>> Begin TEXT TO READ
The parties have paid particular attention to the direction of deflection disclosed in the Sweet patent. 5 Claim 1 of the patent teaches that "charged droplets are deflected laterally" while claim 33 discloses an apparatus for causing charged droplets "to follow trajectories that are a function of the amount of charge on said droplets." 6 The District Court concluded that these claims are ambiguous in that the terms "laterally" and "trajectories" are meaningless without a reference plane. 521 F.Supp. at 174. The District Court resolved this perceived ambiguity by examining the illustrative embodiments, specifications, and the prosecution history of the patent and, on the basis of this examination, concluded that the claims disclose only deflection in a direction transverse to the movement of the recording medium relative to the nozzle. Id.

Appellants vigorously dispute this conclusion. They argue that the term "laterally" in claim 1 means "laterally to the initial droplet direction" and that the term "trajectories" in claim 33 does not address the direction of deflection.
>> End TEXT TO READ
>> Begin SUPPLIED RECORDS
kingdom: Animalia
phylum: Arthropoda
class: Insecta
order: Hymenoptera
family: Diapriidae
>> End SUPPLIED RECORDS
>> Begin SUPPLIED RECORDS
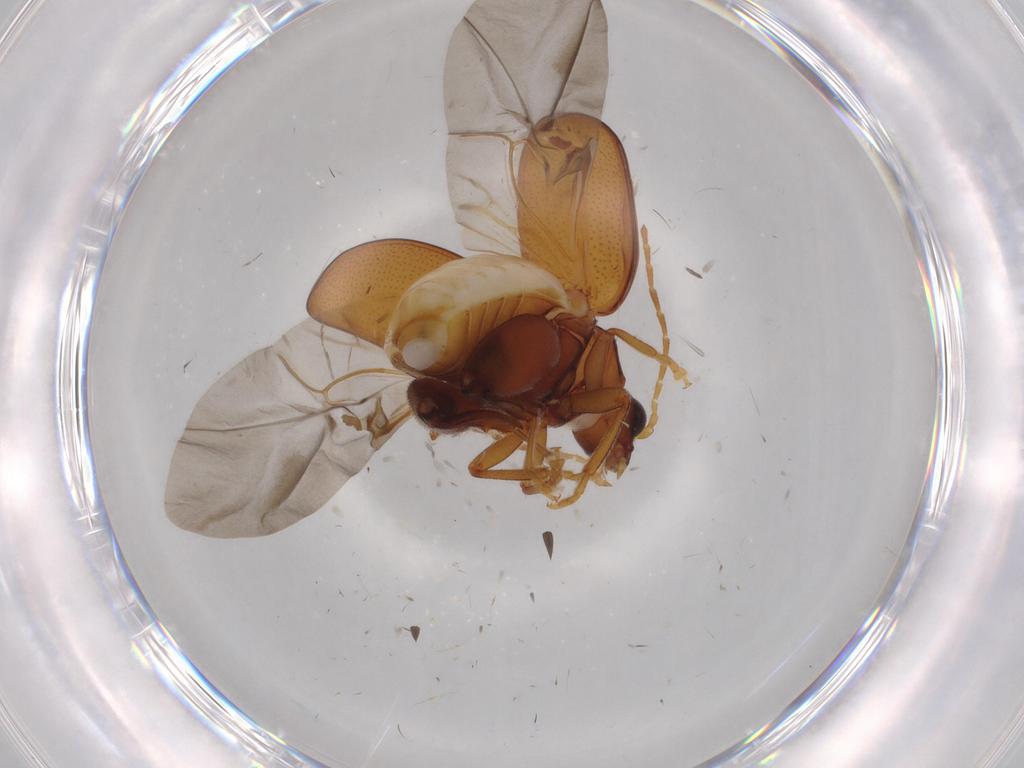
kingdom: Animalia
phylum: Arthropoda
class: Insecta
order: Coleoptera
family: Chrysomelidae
>> End SUPPLIED RECORDS
>> Begin SUPPLIED RECORDS
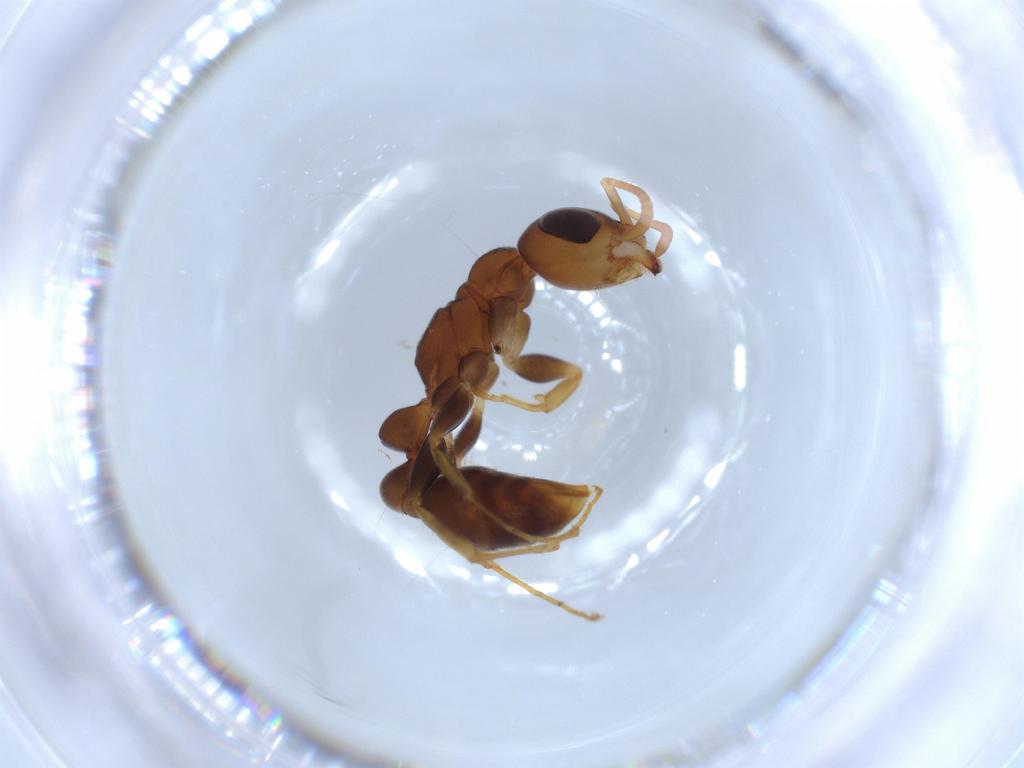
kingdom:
>> End SUPPLIED RECORDS
• [TO BE DONE]:
1: From the passage on the Sweet patent, list the materials the District Court examined to resolve the ambiguity it perceived in the claims.
2: Resume the passage on the Sweet patent, picking up after its last sentence.

• [ANSWERS PROVIDED]:
1:
- The illustrative embodiments
- The specifications
- The prosecution history of the patent

2:
C. The Lewis-Brown Patent

Upon hearing of Sweet's work in late 1962, Arling D. Brown and Arthur M. Lewis of Brush Instruments added a character or function generator to Sweet's droplet-printing device thereby enabling the device to print alphanumeric characters. Attached as Appendix B is one of the illustrative embodiments included in the Lewis-Brown patent. Character generators are devices which are able to "store" letters and numerals and to send to the charging electrodes voltage signals corresponding to the letters and numerals. Messages, consisting of a predetermined sequence of letters and numerals, are sent to the character generator which translates the message to a series of voltage signals and then relays the translated message to the charging electrodes which then charge the appropriate droplets to the appropriate level thereby causing the message to be printed.

The first Lewis-Brown application was filed on September 25, 1964. 7 Two further applications were filed during 1965; both contained essentially the same disclosures as the initial application. After a brief prosecution, the Lewis-Brown patent issued on January 10, 1967, and A.B. Dick became the exclusive licensee under it.

After the Lewis-Brown patent issued, Sweet, whose application was pending, copied claims from the Lewis-Brown patent in order to provoke an interference proceeding between himself and Lewis and Brown. After a lengthy interference process, the Patent Office Board of...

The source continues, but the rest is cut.